Por Carola Chávez.
Hace unos años vi en la tele a una señora furiosa romper un paquete de arroz en la cara de Eduardo Samán, quien la estaba protegiendo de un comerciante especulador. Poco antes había visto a padres y madres conspirando contra ellos mismos, haciendo reuniones clandestinas en los los colegios privados para aprobar aumentos de matrícula que, patrióticamente, duplicarían el permitido por el Ministerio de educación.
Los vi apoyar un paro que intentaba hundir al país, su país, como si ellos estuvieran exentos de sufrir las consecuencias del naufragio. Los vi celebrar un golpe de estado que pretendió desconocer la voluntad popular en nombre de la voluntad de la sociedad civil.
La sociedad civil, una denominación sacada de laboratorios comunicacionales que pretende diferenciar al pueblo: masa mugrosa, bruta, floja, fea; de la gente pensante, productiva, fina, educada, linda… gente de calidad de exportación, dirían las mentecillas colonizadas.
Buena parte de esta sociedad civil, que la historia se encargará de estudiar, tal vez, como víctimas del peor caso masivo de síndrome de Estocolmo, está compuesta por descendientes directos y recientes del pueblo que cultivan con angustia una amnesia autoinducida, que borra abuelos negros, papás obreros, mamás trabajadoras, esfuerzos colectivos de familias extendidas, la sopa aguada que alcanza para todos, la solidaridad necesaria de los pobres para que el muchacho sea doctor…

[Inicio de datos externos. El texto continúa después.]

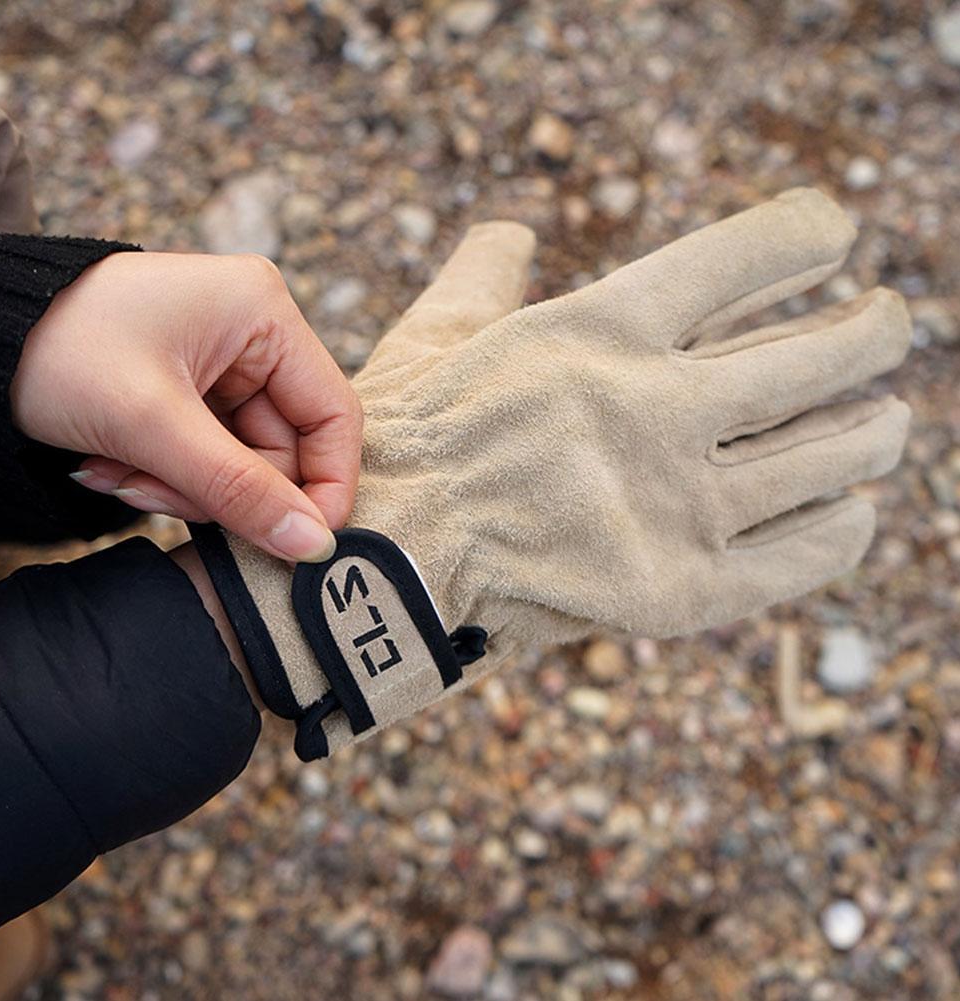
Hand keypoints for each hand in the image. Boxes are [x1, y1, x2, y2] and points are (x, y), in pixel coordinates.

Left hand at [11, 251, 362, 561]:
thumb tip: (313, 545)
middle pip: (283, 447)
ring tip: (121, 474)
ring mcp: (224, 362)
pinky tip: (118, 465)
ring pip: (243, 461)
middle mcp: (254, 333)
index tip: (301, 545)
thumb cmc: (56, 348)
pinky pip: (209, 456)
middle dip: (222, 487)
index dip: (326, 485)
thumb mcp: (151, 423)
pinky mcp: (194, 389)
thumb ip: (239, 488)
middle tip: (155, 496)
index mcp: (262, 313)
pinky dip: (168, 475)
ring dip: (186, 486)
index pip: (333, 415)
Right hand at [192, 190, 912, 758]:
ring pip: (836, 454)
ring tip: (882, 422)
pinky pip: (805, 555)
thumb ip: (484, 272)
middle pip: (828, 353)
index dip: (814, 234)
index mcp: (602, 329)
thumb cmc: (398, 450)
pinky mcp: (681, 592)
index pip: (755, 252)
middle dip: (876, 332)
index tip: (836, 239)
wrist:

Pero algo pasa en el camino y, diploma en mano, el doctor abraza el individualismo y adjudica toda la gloria a su propio esfuerzo, y la palabra esfuerzo adquiere nuevas dimensiones, entonces si su suegro le regala un apartamento eso también será fruto del esfuerzo del doctor.
Convertidos es fervorosos militantes del darwinismo social, resienten a los pobres y les achacan la responsabilidad de su pobreza ignorando, anestésicamente, todo un sistema de explotación del cual ellos mismos son víctimas, aunque su arrogancia Master Card no les permita verlo.
Tropezando de nuevo con la misma piedra, hoy apoyan la estafa inmobiliaria reincidiendo en la torpeza de colocar al capital por encima de los intereses del pueblo, porque ellos no son pueblo, son sociedad civil.
Alimentan su indolencia con sobredosis de revistas y programas de tele por cable que los pasean por mansiones absurdas con quince baños con pocetas de oro, y yates gigantes con alfombras de pieles de animales en peligro de extinción, y perritos mimados con lazos azules que comen mejor que los nueve millones de niños que mueren de hambre cada año; que ojos que no ven corazón que no siente, Baby; cambia de canal y ponme mi poceta de oro: el sueño, la promesa imposible, la razón de la ceguera, de la rabia y la locura.